Ce n’est pas le mot non, mais la façon dont elle le prononce. Billy adore quand il est prononcé ainsi. Non. C’est une supplication, une connivence. Aux oreilles de Billy, ça ressemble plutôt à un peut-être, moins usité mais plus fort. Ça fait partie du jeu. Sans le mot non il ne peut pas y avoir de séduction.

Sara aussi connaît les mots ancestraux : non, il ne faut pas, s’il te plaît arrête. Mais en fonction de la tournure qu’a prise la soirée, ils peuvent signifier : non n’arrête pas, il ne faut pas t’arrêter, s’il te plaît n’arrête pas. Elle le sait, elle contrôle la situation. Elle a sa vie entre ses mains et peut donc prendre du plaisir à se laisser dominer par un homme. Qui d’autre nous dominera ? C’est la nature, ce n’est pas pour tout le monde. Les défenseurs de mon espèce sont perplexes, innocents, effrayés, à côté de la plaque.

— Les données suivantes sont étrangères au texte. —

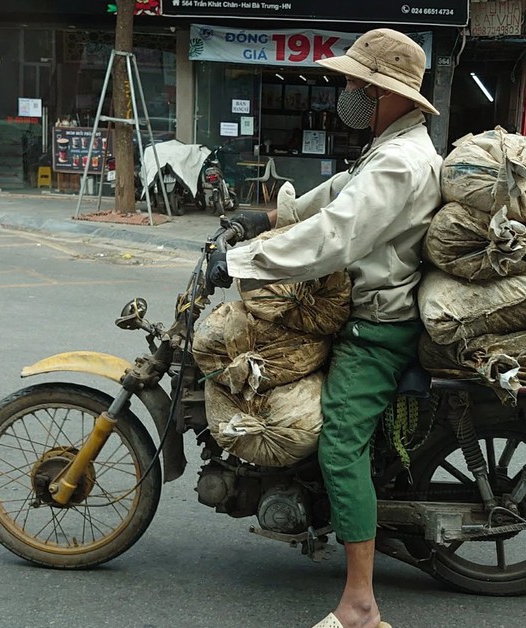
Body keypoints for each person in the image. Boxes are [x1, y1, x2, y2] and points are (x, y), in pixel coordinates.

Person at [206, 28, 442, 628]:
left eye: (356, 85)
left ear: (388, 93)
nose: (348, 94)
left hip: (377, 326)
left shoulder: (399, 161)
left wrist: (243, 262)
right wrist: (271, 215)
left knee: (339, 444)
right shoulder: (392, 149)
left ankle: (360, 604)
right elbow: (337, 196)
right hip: (360, 310)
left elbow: (338, 234)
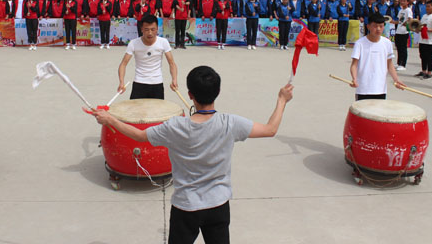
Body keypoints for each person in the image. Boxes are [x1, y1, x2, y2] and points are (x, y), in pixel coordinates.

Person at [93, 66, 294, 244]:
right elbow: (270, 129)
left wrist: (110, 119)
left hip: (186, 206)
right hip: (218, 204)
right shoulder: (230, 123)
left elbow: (139, 135)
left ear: (190, 94)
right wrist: (282, 100)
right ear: (218, 92)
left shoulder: (175, 126)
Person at [117, 14, 178, 99]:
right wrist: (121, 82)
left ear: (157, 29)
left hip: (157, 83)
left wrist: (174, 79)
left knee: (157, 108)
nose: (150, 33)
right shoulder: (133, 43)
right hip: (139, 82)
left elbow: (171, 63)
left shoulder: (163, 42)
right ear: (141, 29)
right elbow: (123, 64)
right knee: (135, 107)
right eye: (146, 29)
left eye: (153, 29)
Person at [350, 12, 406, 100]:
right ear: (368, 26)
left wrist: (396, 79)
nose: (378, 29)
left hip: (380, 89)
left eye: (381, 26)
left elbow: (389, 64)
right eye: (375, 26)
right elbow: (354, 65)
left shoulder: (387, 43)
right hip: (363, 89)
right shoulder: (360, 43)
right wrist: (354, 79)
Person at [415, 1, 432, 80]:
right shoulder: (424, 16)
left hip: (430, 40)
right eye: (426, 6)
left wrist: (426, 29)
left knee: (428, 56)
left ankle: (429, 72)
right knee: (422, 55)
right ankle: (423, 70)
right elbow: (421, 25)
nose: (427, 8)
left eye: (429, 6)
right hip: (422, 39)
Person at [393, 0, 413, 71]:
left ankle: (403, 64)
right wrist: (392, 22)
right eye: (401, 1)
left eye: (404, 1)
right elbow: (399, 21)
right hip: (398, 30)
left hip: (404, 31)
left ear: (407, 2)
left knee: (403, 48)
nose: (402, 2)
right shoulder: (401, 10)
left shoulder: (408, 10)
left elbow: (410, 19)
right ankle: (399, 62)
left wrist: (406, 23)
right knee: (398, 47)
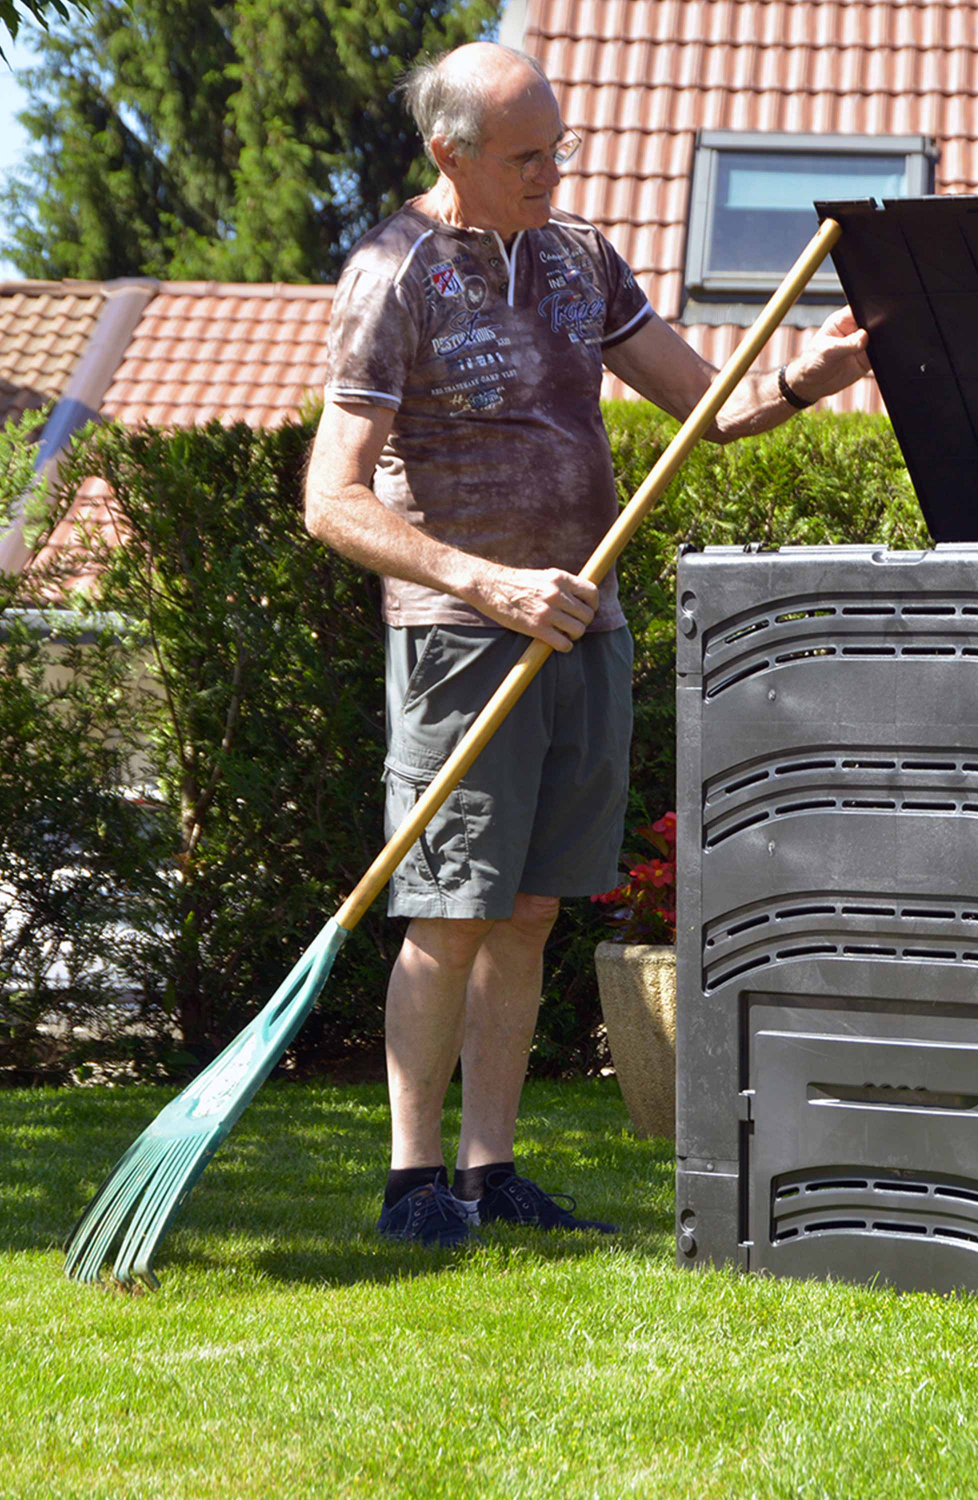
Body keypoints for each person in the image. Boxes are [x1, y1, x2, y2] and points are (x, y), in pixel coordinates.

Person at [303, 40, 871, 1248]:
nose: (550, 174)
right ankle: (412, 1185)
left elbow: (710, 409)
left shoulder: (578, 256)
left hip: (584, 624)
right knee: (450, 913)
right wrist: (485, 582)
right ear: (449, 152)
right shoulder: (393, 274)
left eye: (556, 150)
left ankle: (488, 1172)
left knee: (530, 913)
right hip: (464, 637)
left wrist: (803, 380)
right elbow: (331, 499)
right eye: (526, 156)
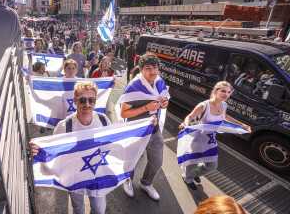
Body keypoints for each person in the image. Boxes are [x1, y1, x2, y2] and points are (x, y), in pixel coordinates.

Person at [30, 81, 111, 214]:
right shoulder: (64, 126)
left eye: (91, 100)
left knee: (99, 209)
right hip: (74, 176)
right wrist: (38, 150)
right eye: (82, 100)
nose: (87, 104)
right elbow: (52, 151)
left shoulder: (104, 120)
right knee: (78, 208)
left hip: (97, 173)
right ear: (75, 100)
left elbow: (113, 144)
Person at [179, 81, 251, 190]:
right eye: (223, 91)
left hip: (210, 141)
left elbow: (225, 117)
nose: (226, 94)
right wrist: (185, 124)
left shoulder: (224, 105)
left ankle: (195, 174)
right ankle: (187, 178)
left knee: (212, 166)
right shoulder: (204, 105)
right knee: (192, 163)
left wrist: (242, 125)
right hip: (198, 140)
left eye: (228, 92)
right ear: (215, 91)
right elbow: (190, 116)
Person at [120, 54, 169, 201]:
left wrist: (165, 103)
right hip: (136, 130)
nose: (153, 71)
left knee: (157, 161)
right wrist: (146, 107)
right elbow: (124, 112)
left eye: (155, 68)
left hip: (154, 129)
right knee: (132, 159)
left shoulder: (160, 81)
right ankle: (127, 180)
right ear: (141, 70)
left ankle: (146, 183)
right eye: (148, 68)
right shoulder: (133, 87)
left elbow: (164, 98)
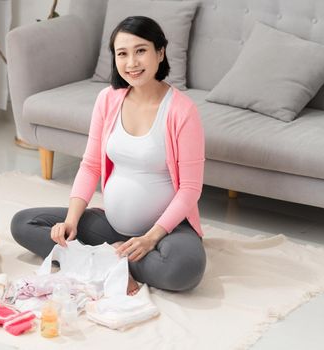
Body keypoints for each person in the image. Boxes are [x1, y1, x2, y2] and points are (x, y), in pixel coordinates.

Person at [11, 16, 206, 295]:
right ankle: (113, 258)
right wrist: (72, 221)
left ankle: (100, 259)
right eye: (122, 54)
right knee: (23, 223)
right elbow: (90, 166)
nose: (132, 63)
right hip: (111, 227)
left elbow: (189, 189)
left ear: (160, 52)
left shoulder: (182, 111)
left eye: (141, 51)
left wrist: (150, 239)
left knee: (183, 270)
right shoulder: (109, 99)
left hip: (165, 232)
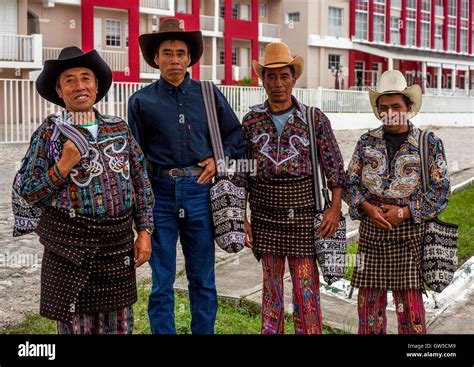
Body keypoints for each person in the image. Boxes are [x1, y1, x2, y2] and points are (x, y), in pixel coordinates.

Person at [17, 46, 154, 334]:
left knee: (119, 326)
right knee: (77, 327)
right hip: (70, 251)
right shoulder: (49, 135)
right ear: (59, 90)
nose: (79, 86)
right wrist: (63, 166)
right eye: (69, 80)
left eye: (85, 78)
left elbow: (141, 182)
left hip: (117, 248)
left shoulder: (118, 128)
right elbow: (27, 191)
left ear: (96, 85)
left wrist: (143, 232)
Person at [128, 18, 245, 334]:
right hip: (160, 194)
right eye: (167, 52)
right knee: (161, 280)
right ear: (156, 58)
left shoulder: (208, 94)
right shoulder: (140, 101)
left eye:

Il la fait tournoyer et la soulève dans ses bras, la pose sur le comptoir de la cuisine, lui écarte les jambes, la pénètre aisément. Elle sent la chaleur humide de son vagin l’accueillir.

« Non, Billy, s’il te plaît. »

Non n’arrête pas, Billy, s’il te plaît.

Elle bouge de tout son corps avec lui, continue de répéter non en rythme tandis qu’il la prend, elle se sent merveilleusement jeune.

« Non Billy non Billy non Billy », gémit-elle au milieu de son orgasme brutal. C’est le Connecticut qui dit non et Los Angeles qui dit oui. C’était bon.